Harus ada transparansi mekanisme, imbuhnya, untuk memastikan sekolah swasta mendapatkan subsidi yang memadai tanpa mengorbankan kualitas dan kemandirian pengelolaan sekolah.
"Revisi kebijakan dan regulasi teknis terkait bantuan operasional sekolah (BOS), sangat diperlukan, agar dana ini juga mencakup sekolah swasta secara menyeluruh," urainya.
Yang jelas, untuk memastikan implementasi keputusan MK ini, para pemangku kepentingan harus duduk bersama.
"Seluruh pemangku kepentingan bidang pendidikan, termasuk organisasi penyelenggara pendidikan swasta, untuk duduk bersama merumuskan peta jalan implementasi putusan MK ini. Harapannya, pendidikan gratis tidak hanya menjadi kebijakan populis, tetapi juga langkah strategis untuk memperkuat SDM Indonesia ke depan," tandas Hetifah.
Sebelumnya, MK mengabulkan untuk sebagian permohonan uji materiil Pasal 34 ayat (2) Undang-Undang Nomor 20 Tahun 2003 tentang Sistem Pendidikan Nasional (UU Sisdiknas)-khususnya terkait frasa "wajib belajar minimal pada jenjang pendidikan dasar tanpa memungut biaya".

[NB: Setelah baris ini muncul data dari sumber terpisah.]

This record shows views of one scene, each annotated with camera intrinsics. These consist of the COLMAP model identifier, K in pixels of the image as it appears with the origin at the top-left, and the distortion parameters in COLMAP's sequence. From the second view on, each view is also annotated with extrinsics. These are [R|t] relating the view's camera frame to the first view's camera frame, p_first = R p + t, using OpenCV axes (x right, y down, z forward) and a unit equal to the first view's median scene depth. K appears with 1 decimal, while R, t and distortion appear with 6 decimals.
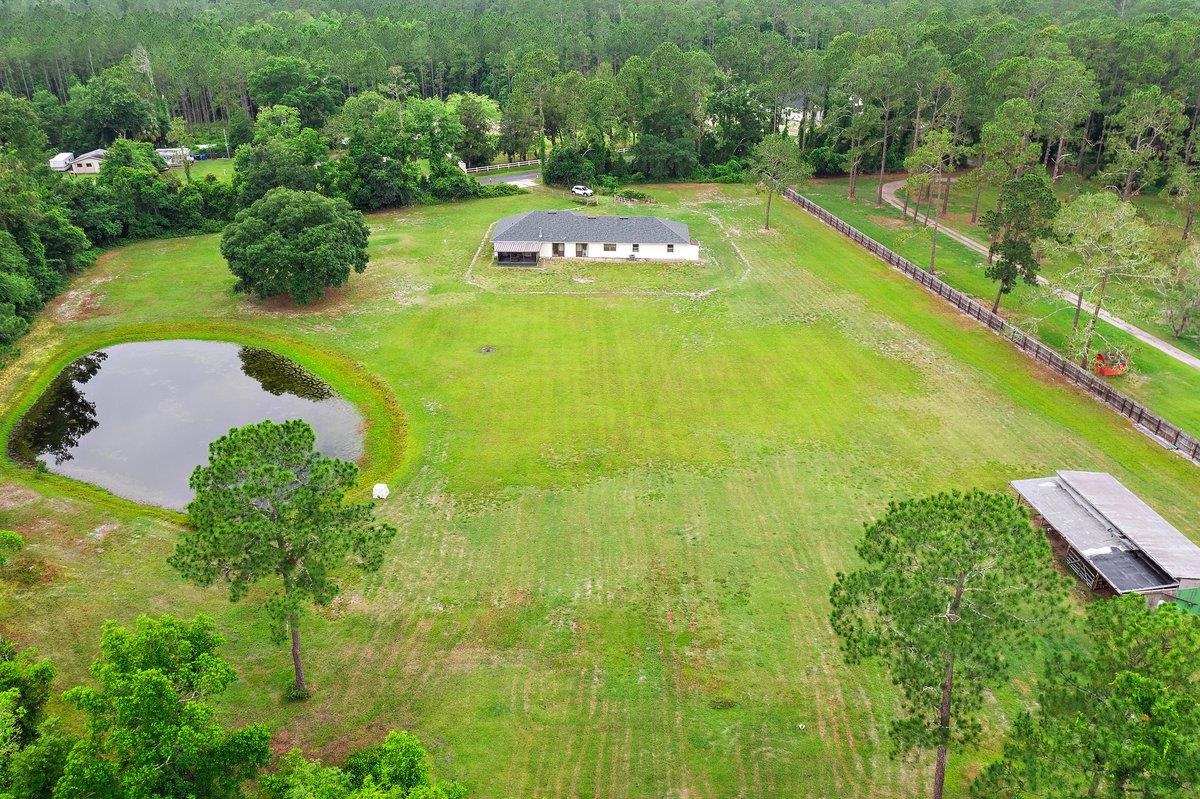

Dalam Amar Putusan Nomor 3/PUU-XXIII/2025, Mahkamah menegaskan bahwa Pemerintah dan Pemerintah Daerah harus menjamin terselenggaranya wajib belajar minimal pada jenjang pendidikan dasar tanpa memungut biaya-baik untuk satuan pendidikan dasar yang diselenggarakan oleh pemerintah maupun satuan pendidikan dasar yang diselenggarakan oleh masyarakat (swasta).
"Mengabulkan permohonan para Pemohon untuk sebagian. Menyatakan Pasal 34 ayat (2) Undang-Undang Nomor 20 Tahun 2003 tentang Sistem Pendidikan Nasional bertentangan dengan Undang-Undang Dasar Negara Republik Indonesia Tahun 1945 dan tidak mempunyai kekuatan hukum mengikat secara bersyarat sepanjang tidak dimaknai 'Pemerintah dan Pemerintah Daerah menjamin terselenggaranya wajib belajar minimal pada jenjang pendidikan dasar tanpa memungut biaya, baik untuk satuan pendidikan dasar yang diselenggarakan oleh pemerintah maupun satuan pendidikan dasar yang diselenggarakan oleh masyarakat," ucap Ketua MK Suhartoyo membacakan Amar Putusan dengan didampingi oleh hakim konstitusi lainnya pada Selasa (27/5/2025).
Menteri Pendidikan Dasar dan Menengah (Mendikdasmen) Abdul Mu'ti sendiri merespons putusan MK ini dengan pelaksanaan yang menyesuaikan anggaran pemerintah.
"Inti dari putusan itu memang menyatakan bahwa Pasal di UU Sisdiknas harus dimaknai punya kewajiban untuk membiayai pendidikan dasar bukan hanya sekolah negeri tapi juga sekolah/madrasah swasta. Tapi satu, pelaksanaannya disesuaikan dengan kemampuan fiskal pemerintah. Dua, sekolah swasta tetap dapat memungut biaya pendidikan dari masyarakat meski ada bantuan pembiayaan dari pemerintah," jelas Mendikdasmen Abdul Mu'ti ketika dikonfirmasi detikEdu via aplikasi pesan, Selasa (27/5/2025).
Keterangan yang disampaikannya, Mu'ti menambahkan atas sepemahamannya. Mu'ti mengatakan belum menerima putusan resmi dari MK.
"Itu yang saya pahami. Tapi saya belum mendapatkan putusan resminya secara lengkap dari MK," imbuh Mu'ti.